My plan to start drafting the new book next month is starting to look tenuous. As often happens when I get into the depths of research, I find there is more and more I want to know – more and more I ought to know. As if preparing for a long journey, I want to make sure I have an adequate mental map and all the necessary paperwork before I set out.

My setting is the former GDR. My wife grew up there (she was sixteen when the wall came down) and I myself made several trips behind the ‘Iron Curtain’ during the 1980s, when there still was one. So it’s a world that’s been part of my world, in one way or another, for some time. But that’s not enough. Reality is made up of small details, but so much has changed in East Germany over the past twenty years, it’s quite a business rebuilding it, little piece by little piece.

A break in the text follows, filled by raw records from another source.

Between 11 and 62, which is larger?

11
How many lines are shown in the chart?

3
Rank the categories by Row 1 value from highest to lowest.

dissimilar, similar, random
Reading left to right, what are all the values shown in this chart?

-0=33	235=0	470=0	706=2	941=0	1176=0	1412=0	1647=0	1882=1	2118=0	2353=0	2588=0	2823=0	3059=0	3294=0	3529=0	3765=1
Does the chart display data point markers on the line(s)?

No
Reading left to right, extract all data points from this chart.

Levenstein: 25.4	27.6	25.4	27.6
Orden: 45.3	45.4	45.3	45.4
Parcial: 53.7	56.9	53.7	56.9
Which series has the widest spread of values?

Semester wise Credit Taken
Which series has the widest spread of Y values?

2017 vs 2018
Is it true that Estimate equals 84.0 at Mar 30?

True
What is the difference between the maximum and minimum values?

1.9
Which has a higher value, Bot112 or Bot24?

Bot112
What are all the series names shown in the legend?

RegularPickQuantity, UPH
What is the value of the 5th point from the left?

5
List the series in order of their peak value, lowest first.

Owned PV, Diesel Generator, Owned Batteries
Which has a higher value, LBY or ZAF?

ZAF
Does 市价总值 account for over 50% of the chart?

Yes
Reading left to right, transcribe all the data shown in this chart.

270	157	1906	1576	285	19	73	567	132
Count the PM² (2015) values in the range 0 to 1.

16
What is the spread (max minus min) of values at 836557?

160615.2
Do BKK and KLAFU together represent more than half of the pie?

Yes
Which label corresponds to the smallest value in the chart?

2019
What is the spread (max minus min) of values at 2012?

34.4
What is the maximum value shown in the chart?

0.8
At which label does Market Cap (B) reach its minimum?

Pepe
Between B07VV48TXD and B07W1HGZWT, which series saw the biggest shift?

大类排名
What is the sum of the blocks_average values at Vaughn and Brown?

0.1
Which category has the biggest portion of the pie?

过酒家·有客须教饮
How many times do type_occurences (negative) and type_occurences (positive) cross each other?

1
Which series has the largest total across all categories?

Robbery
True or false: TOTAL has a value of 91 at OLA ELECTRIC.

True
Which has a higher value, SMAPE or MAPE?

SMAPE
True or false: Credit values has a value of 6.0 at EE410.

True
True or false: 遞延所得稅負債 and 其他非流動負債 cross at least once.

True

And then there’s the issue of what it actually felt like to live there. East Germany was a police state like no other in European history. The State Security Service (Stasi) had 97,000 employees, the bulk of which were involved with keeping tabs on East Germany’s 17 million citizens. In addition, it received regular information from a network of informers known as Inoffizielle Mitarbeiter – literally, ‘unofficial collaborators’. These informers numbered some 173,000. In all, one in every sixty-three people worked for or reported regularly to the Stasi. Probably hundreds of thousands more informed on their fellow citizens part-time. Wire-taps, bugging and mail intercepts kept a secret army of bureaucrats busy up and down the country. Citizens who were judged unreliable or disloyal could expect to suffer, although most often the damage was done without explanation or acknowledgement: education curtailed, career paths blocked, travel permits denied. Even the secrecy was secret.

Yet people lived, or tried to live, normal lives: to maintain friendships, to harbour ambitions, to raise children. How easy was that? What kind of psychological adaptations (or contortions) were necessary? Or was it possible – indeed easy – to ignore the nature of the system, or to accept it?

After the Wall came down, the Germany government granted people the right to discover whether the Stasi had kept a file on them, and to see that file. My father-in-law was one of the many who exercised that right. As he’d suspected, he found he had been the subject of a Stasi Operative Personenkontrolle over a number of years. In his file were the names of close colleagues and acquaintances who had regularly informed on him. Fortunately, as the son of an active Liberal party activist, he had been brought up to expect surveillance; and had been careful. Even so, it is highly unlikely that my wife, despite finishing top of her class at school, would have been permitted a university education had not the Wall come down just in time.

Once I was content to know all this only in outline. But now it's too valuable a resource to ignore. All the same, I’m not sure how I feel about turning up in Germany next time with a tape recorder and a note book in my pocket. Graham Greene said: “Every novelist has something in common with a spy: he watches, he overhears, he seeks motives and analyses character, and in his attempt to serve literature he is unscrupulous.”